### Stored items
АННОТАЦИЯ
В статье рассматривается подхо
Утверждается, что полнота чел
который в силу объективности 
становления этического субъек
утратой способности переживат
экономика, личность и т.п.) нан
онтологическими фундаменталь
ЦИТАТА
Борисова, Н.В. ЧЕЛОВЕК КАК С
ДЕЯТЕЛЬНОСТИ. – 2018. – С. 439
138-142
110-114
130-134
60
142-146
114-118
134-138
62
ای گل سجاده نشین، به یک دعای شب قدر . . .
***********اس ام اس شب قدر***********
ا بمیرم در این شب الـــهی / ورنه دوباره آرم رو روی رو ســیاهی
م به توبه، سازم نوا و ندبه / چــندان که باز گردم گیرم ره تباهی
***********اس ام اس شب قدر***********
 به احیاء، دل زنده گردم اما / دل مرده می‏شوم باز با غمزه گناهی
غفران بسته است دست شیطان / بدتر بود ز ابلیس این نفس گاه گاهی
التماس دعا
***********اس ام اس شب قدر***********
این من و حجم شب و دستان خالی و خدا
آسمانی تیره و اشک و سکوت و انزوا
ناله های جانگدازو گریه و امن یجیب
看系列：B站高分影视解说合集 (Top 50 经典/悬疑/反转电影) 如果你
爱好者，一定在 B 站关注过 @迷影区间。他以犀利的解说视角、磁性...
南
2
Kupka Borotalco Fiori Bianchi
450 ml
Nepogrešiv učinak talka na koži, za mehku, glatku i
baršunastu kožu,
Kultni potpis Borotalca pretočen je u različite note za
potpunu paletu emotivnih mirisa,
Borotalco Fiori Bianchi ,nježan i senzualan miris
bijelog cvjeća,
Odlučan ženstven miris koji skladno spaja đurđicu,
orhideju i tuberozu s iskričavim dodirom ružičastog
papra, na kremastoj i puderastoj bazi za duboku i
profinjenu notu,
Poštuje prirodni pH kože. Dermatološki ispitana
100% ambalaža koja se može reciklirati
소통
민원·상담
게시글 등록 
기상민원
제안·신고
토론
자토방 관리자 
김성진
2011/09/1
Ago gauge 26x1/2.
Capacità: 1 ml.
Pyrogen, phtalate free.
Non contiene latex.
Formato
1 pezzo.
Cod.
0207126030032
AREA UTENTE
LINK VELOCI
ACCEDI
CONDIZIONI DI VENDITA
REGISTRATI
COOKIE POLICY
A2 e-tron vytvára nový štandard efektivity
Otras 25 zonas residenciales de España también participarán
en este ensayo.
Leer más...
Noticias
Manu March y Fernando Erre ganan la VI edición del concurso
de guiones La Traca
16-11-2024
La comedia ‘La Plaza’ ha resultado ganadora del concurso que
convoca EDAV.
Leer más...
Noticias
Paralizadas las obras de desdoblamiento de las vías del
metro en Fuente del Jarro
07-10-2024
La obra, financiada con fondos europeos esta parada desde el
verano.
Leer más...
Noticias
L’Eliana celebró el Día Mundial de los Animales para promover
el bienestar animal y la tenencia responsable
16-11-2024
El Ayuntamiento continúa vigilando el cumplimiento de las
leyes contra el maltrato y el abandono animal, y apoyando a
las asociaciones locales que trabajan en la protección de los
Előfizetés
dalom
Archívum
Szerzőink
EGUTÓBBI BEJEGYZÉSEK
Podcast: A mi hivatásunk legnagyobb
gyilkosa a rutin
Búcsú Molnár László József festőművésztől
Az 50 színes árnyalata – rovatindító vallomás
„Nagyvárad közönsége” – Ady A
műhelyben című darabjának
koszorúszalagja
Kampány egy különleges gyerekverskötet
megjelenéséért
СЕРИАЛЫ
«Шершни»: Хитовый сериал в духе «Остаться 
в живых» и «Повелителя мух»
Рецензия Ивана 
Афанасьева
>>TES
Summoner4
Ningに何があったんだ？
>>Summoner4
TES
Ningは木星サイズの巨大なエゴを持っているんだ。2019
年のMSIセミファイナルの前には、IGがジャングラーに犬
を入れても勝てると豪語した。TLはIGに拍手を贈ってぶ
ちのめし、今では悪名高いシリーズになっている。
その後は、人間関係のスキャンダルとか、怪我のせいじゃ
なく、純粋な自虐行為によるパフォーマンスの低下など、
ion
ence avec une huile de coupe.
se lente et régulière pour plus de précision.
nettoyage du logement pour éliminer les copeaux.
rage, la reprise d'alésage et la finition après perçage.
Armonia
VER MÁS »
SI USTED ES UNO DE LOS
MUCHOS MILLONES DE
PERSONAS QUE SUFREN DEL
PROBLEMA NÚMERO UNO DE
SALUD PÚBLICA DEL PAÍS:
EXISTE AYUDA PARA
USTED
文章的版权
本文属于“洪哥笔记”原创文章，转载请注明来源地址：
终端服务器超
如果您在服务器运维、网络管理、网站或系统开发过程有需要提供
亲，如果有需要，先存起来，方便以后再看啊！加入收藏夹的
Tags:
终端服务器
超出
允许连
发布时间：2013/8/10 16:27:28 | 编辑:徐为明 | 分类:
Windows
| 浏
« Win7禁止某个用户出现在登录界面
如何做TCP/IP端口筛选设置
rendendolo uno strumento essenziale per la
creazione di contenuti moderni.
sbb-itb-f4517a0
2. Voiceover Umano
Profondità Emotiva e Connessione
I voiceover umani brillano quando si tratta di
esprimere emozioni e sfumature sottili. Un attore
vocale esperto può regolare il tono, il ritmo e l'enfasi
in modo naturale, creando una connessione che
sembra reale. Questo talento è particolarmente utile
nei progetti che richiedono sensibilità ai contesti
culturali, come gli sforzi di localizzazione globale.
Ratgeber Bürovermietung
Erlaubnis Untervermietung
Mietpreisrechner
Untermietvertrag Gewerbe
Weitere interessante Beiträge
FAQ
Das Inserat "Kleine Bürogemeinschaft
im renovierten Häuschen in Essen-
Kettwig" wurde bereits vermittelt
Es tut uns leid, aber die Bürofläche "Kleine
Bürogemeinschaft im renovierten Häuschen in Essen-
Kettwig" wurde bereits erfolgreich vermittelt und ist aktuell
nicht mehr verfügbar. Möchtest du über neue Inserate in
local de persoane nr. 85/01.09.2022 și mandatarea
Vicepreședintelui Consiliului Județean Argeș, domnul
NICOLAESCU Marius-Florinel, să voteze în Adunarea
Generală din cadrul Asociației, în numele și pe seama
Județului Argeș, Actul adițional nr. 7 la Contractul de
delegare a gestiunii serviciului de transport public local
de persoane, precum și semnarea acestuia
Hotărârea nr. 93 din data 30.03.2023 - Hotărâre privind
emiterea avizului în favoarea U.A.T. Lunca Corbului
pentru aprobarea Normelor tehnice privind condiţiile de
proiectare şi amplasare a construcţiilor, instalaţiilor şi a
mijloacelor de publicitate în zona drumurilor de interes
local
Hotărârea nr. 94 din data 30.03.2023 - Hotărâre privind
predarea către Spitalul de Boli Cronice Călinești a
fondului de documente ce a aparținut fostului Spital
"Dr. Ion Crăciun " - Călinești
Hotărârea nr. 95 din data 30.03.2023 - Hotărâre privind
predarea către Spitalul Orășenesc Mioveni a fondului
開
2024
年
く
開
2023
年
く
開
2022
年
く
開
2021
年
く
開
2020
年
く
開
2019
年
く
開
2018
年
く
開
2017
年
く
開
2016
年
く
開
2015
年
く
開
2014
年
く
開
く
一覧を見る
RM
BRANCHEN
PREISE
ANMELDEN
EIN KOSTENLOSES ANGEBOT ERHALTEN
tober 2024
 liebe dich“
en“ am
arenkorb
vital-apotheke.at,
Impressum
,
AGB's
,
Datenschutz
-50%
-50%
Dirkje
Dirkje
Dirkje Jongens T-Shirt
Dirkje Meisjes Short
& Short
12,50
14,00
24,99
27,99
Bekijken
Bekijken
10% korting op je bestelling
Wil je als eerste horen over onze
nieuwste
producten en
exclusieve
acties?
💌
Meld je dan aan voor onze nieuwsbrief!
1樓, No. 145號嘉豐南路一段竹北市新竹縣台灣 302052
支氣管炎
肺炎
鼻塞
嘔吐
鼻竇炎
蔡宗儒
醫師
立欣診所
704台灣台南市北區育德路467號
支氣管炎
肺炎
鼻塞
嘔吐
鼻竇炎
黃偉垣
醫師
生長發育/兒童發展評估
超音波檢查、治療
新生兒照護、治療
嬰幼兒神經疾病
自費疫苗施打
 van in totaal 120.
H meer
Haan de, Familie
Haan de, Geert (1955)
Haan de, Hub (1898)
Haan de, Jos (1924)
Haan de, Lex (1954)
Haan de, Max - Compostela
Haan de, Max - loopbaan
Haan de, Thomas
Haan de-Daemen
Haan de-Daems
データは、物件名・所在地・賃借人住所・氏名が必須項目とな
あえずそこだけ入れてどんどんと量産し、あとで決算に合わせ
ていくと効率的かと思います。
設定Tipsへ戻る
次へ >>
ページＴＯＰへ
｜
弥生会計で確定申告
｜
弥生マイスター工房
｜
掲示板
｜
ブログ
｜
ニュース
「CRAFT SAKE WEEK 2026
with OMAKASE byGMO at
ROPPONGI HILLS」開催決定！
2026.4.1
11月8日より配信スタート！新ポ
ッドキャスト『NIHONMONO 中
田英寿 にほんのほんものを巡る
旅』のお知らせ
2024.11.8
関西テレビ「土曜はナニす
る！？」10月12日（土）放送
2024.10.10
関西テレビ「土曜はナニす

### About this task
Reproduce the items word for word, starting at the very first line and ending with the line that contains "Odlučan ženstven miris", including both of those lines.

### Response for this exercise
АННОТАЦИЯ
В статье рассматривается подхо
Утверждается, что полнота чел
который в силу объективности 
становления этического субъек
утратой способности переживат
экономика, личность и т.п.) нан
онтологическими фундаменталь
ЦИТАТА
Борисова, Н.В. ЧЕЛОВЕК КАК С
ДЕЯТЕЛЬНОСТИ. – 2018. – С. 439
138-142
110-114
130-134
60
142-146
114-118
134-138
62
ای گل سجاده نشین، به یک دعای شب قدر . . .
***********اس ام اس شب قدر***********
ا بمیرم در این شب الـــهی / ورنه دوباره آرم رو روی رو ســیاهی
م به توبه، سازم نوا و ندبه / چــندان که باز گردم گیرم ره تباهی
***********اس ام اس شب قدر***********
 به احیاء، دل زنده گردم اما / دل مرده می‏شوم باز با غمزه گناهی
غفران بسته است دست شیطان / بدتر بود ز ابلیس این نفس گاه گاهی
التماس دعا
***********اس ام اس شب قدر***********
این من و حجم شب و دستان خالی و خدا
آسمانی تیره و اشک و سکوت و انزوا
ناله های جانگدازو گریه و امن یجیب
看系列：B站高分影视解说合集 (Top 50 经典/悬疑/反转电影) 如果你
爱好者，一定在 B 站关注过 @迷影区间。他以犀利的解说视角、磁性...
南
2
Kupka Borotalco Fiori Bianchi
450 ml
Nepogrešiv učinak talka na koži, za mehku, glatku i
baršunastu kožu,
Kultni potpis Borotalca pretočen je u različite note za
potpunu paletu emotivnih mirisa,
Borotalco Fiori Bianchi ,nježan i senzualan miris
bijelog cvjeća,
Odlučan ženstven miris koji skladno spaja đurđicu,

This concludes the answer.